Examples include the range of organic products, from produce to pizza. Plant-based foods, from veggie burgers to soy-based chocolate chips, dairy-free cheese and a variety of functional beverages are increasingly gaining shelf-space in stores and homes. Animal-based protein giants such as Tyson and Cargill are now experimenting with vegetarian-based protein foods, much the way automotive giants are slowly shifting to electric cars. Gluten-free food, once considered a fad, is here to stay, although growing at a slower pace than vegan.

These shifts create significant opportunities for entrepreneurs and investors. In the past, a startup CEO thinking about a merger or acquisition while still refining his or her manufacturing was putting the proverbial cart before the horse. We now see companies approaching deal brokers at earlier stages.

The extent of deal flow in consumer packaged goods (CPG) has drawn the attention of family offices and investment funds that previously only involved themselves in real estate or technology.

They see opportunities to invest in or buy branded companies that have been ‘de-risked’; in other words, concept proven, approved (when needed) by regulators, tested by the market and already appearing in distribution channels.

Challenges for entrepreneurs remain large. Getting a food product from a home kitchen to a major retailer requires numerous intermediate steps, from developing scale to finding warehouse space and a broker who will gain the attention of a major retailer. Fortunately, in the current environment private equity funds investors are stepping in at a much earlier stage, and considering smaller deals than they have in the past. Vast resources and industry connections at these funds are attracting founders to consider going that route for growth.

Because so many investors have capital readily available, they are not only making decisions quicker but also investing in more opportunities. In the Private Equity world, dry powder is near its high mark. Since it’s incredibly expensive to market a brand-new product, investors find products already generating revenue highly appetizing. Big retailers are using funds they once spent on retail expansion on investments in promising early stage products. Corporations that recently launched venture capital funds, accelerators or startup incubators include General Mills, Barilla, Campbell’s, Kellogg and Chobani.

In January of this year, General Mills’ venture arm, 301 INC, led an investment of $17 million in Urban Remedy, an organic food company that delivers ready-to-eat meals, juices, cleanses and snacks in a series B round. In November of 2016, Pepsi purchased kombucha innovator KeVita for a sum believed to be in the range of $200 million-$300 million. Around the same time, Dr Pepper Snapple poured in $1.7B to acquire antioxidant drink maker Bai Brands.

While a far smaller part of the M&A picture, established closely held businesses are also seeing transitions. As they begin to transition to next-generation leadership, some family businesses find they do not have a natural heir or leader. Those companies are more aggressively considering sales to competitors or an outside investor who will take the helm, with founders maintaining an interest, or workers entering an employee stock option plan.

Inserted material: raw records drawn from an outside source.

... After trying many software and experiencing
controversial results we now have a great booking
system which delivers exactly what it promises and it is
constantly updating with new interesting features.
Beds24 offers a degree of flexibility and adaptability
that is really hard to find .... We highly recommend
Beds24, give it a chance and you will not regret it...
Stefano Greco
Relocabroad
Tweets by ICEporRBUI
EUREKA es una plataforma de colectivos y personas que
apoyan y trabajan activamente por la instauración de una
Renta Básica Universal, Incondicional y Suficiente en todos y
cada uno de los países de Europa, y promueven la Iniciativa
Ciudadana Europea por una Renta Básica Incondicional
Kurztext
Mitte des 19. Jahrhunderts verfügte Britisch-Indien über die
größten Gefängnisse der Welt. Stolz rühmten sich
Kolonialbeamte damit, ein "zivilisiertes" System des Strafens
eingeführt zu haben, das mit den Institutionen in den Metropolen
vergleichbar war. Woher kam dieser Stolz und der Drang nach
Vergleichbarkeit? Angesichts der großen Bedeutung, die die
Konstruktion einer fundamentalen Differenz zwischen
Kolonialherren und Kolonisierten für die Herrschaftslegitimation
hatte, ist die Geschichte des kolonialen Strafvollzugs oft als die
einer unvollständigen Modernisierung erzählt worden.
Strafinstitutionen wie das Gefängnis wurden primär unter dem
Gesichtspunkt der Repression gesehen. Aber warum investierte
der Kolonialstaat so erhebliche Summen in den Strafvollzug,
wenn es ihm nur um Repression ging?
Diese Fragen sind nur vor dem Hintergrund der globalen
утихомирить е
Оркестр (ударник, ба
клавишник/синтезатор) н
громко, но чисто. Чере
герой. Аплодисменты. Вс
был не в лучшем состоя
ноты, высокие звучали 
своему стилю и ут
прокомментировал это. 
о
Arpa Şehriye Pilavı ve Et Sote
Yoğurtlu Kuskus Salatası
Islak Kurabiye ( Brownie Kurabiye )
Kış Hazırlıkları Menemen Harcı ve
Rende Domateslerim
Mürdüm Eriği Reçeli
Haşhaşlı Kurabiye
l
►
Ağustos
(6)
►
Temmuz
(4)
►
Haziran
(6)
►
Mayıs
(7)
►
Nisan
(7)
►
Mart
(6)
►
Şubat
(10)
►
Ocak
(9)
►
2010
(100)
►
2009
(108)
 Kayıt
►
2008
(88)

Just a few years ago, investors may have looked skeptically at a baby food startup, or viewed it as boring. Today, they may be intrigued by new variations -- organic, all natural, sealed pouches instead of jars, no processed ingredients. Knowing parents will pay a premium for this type of product will make them more attractive for investment.

Smart investors today are patient and ready to invest, not just in manufacturing and hiring costs at the outset but to assist with developing traditional and non-traditional retail channels they know from other successes. They are prepared to see lower returns in the short term, provided they see a cohesive long-term plan for growth in the near future and an understanding of strengths, weaknesses, opportunities and threats in that sector. With decreasing regulation and potentially lower income taxes under the current administration, food M&A is likely to reach even greater heights in 2018.

Whether it’s organic baby food, probiotic drinks or plant-based protein, today’s smart food investors are thinking about tomorrow’s best bets, ready to reap rewards for thinking big.